AA/Bamako/Amarana Maiga

The Malian army and “white” soldiers are involved in the death of 33 civilians, including 29 Mauritanians and 4 Malians, last March in Robinet El Ataye, a village located in the region of Ségou, near the Mauritanian border. , according to a report by a group of experts commissioned by the United Nations.

The report released on Friday said, “The soldiers rounded up the men, including the teenagers, tied their hands behind their backs and blindfolded them. They were then gathered in the middle of the village” while “the women and children were ordered to go home and not watch”.

The group of experts further specified that “it was not able to go to the site, but that it collected several testimonies indicating that the deployed soldiers then stripped the houses of all their possessions, including the bedding, cell phones, jewelry, kitchen utensils and clothing.

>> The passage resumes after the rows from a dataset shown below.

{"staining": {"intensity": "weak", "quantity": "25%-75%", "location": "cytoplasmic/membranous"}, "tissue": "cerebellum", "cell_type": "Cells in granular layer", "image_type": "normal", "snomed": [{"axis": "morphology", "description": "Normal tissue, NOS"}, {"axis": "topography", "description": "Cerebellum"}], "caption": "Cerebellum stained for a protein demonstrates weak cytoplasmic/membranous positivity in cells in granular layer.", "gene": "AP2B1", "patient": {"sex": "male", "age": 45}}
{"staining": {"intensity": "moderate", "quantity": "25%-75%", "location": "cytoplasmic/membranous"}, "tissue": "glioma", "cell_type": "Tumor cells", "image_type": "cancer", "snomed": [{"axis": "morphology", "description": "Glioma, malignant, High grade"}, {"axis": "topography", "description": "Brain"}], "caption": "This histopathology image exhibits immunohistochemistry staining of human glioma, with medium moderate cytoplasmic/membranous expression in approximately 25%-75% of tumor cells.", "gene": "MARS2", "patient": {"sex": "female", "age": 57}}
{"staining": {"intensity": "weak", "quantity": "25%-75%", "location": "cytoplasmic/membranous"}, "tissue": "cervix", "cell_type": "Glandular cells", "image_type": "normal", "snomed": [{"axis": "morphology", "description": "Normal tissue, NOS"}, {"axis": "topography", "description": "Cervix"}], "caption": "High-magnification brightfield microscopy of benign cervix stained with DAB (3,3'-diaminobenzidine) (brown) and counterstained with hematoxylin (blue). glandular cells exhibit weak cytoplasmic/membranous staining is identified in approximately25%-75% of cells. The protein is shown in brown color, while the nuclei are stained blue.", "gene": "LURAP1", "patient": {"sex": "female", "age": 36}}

“A group of FAMa (Malian Armed Forces) arrived in the village around 11 am” continues the text. “They started beating the bound blindfolded men using the sticks used by the shepherds on their flocks. The women locked in the houses could only hear the cries of the men who were beaten”, declared the same UN source.

The report adds that “The FAMa then freed some of the younger men, and took away 33 men, 29 Mauritanians and 4 Malians [touaregs] ».

The UN experts relate in their report that “After the soldiers left at 2 p.m., the women waited for the men to return to the village. The next day, relatives discovered the bodies 4 kilometers from Robinet El Ataye. They had been shot and then burned” evoking a “similar pattern of looting and beatings” in five other localities in the area between March 5 and 6, without causing any casualties.

The report said witnesses saw a “helicopter carrying the white-skinned soldiers.”

The group of experts noted that eleven bodies found in Robinet El Ataye would have been returned to their families by the Mauritanian authorities, who had access to the village.

Mauritania had accused the Malian army of “recurring criminal acts” against Mauritanian citizens in this border region. Bamako had refuted these accusations, claiming that nothing implicated its army.